(What the exercise asks):
Write out the data below exactly, beginning with the first line and ending once the line that has "301 162 16.42" is written.

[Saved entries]
- - - - - - -

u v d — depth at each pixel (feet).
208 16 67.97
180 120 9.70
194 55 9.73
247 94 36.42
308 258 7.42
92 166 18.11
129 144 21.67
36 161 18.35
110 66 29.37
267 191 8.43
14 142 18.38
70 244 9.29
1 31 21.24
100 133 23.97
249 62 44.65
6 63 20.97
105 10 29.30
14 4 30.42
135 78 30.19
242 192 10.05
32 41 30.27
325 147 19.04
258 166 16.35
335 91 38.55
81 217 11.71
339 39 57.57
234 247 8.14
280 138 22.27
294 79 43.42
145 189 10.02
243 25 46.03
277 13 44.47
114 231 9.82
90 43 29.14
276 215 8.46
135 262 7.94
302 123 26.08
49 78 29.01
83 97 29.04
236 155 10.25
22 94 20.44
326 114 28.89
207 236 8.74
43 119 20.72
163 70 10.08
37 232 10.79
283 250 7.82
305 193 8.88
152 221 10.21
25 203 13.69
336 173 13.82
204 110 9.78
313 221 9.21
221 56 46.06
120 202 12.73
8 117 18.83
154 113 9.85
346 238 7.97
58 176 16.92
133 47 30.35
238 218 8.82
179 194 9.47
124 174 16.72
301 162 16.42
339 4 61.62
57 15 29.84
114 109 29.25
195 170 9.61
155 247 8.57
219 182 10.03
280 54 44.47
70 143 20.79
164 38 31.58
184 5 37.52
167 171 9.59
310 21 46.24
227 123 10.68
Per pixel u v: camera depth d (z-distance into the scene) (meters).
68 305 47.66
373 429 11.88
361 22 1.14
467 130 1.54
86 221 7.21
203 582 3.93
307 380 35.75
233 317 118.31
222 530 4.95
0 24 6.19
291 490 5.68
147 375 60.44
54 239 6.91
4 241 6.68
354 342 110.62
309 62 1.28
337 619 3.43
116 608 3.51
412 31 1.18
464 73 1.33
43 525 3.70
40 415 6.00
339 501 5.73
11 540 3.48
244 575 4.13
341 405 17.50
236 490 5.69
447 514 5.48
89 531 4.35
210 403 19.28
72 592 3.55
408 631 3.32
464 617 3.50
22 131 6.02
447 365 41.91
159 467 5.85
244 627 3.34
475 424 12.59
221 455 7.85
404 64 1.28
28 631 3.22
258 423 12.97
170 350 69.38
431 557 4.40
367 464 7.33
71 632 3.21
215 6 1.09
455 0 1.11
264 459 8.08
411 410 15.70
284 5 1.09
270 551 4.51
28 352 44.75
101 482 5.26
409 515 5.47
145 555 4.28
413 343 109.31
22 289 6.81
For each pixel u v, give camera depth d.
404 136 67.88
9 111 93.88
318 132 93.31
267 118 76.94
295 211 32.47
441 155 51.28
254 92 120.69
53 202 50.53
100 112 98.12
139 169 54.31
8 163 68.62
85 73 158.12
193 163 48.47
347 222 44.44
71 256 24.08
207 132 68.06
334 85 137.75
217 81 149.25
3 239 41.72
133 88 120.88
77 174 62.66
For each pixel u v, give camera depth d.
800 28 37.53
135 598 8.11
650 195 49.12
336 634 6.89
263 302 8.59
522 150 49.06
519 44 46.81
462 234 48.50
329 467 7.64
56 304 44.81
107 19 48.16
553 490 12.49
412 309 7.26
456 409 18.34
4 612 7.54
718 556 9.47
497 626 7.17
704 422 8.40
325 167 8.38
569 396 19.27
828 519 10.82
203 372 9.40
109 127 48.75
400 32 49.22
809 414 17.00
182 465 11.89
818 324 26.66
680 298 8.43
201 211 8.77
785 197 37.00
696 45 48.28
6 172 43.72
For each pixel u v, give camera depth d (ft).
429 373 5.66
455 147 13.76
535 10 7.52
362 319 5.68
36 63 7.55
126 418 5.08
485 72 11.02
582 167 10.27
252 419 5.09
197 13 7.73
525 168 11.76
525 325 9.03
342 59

- - - - - - -

(Output):
u v d — depth at each pixel (feet).
208 16 67.97
180 120 9.70
194 55 9.73
247 94 36.42
308 258 7.42
92 166 18.11
129 144 21.67
36 161 18.35
110 66 29.37
267 191 8.43
14 142 18.38
70 244 9.29
1 31 21.24
100 133 23.97
249 62 44.65
6 63 20.97
105 10 29.30
14 4 30.42
135 78 30.19
242 192 10.05
32 41 30.27
325 147 19.04
258 166 16.35
335 91 38.55
81 217 11.71
339 39 57.57
234 247 8.14
280 138 22.27
294 79 43.42
145 189 10.02
243 25 46.03
277 13 44.47
114 231 9.82
90 43 29.14
276 215 8.46
135 262 7.94
302 123 26.08
49 78 29.01
83 97 29.04
236 155 10.25
22 94 20.44
326 114 28.89
207 236 8.74
43 119 20.72
163 70 10.08
37 232 10.79
283 250 7.82
305 193 8.88
152 221 10.21
25 203 13.69
336 173 13.82
204 110 9.78
313 221 9.21
221 56 46.06
120 202 12.73
8 117 18.83
154 113 9.85
346 238 7.97
58 176 16.92
133 47 30.35
238 218 8.82
179 194 9.47
124 174 16.72
301 162 16.42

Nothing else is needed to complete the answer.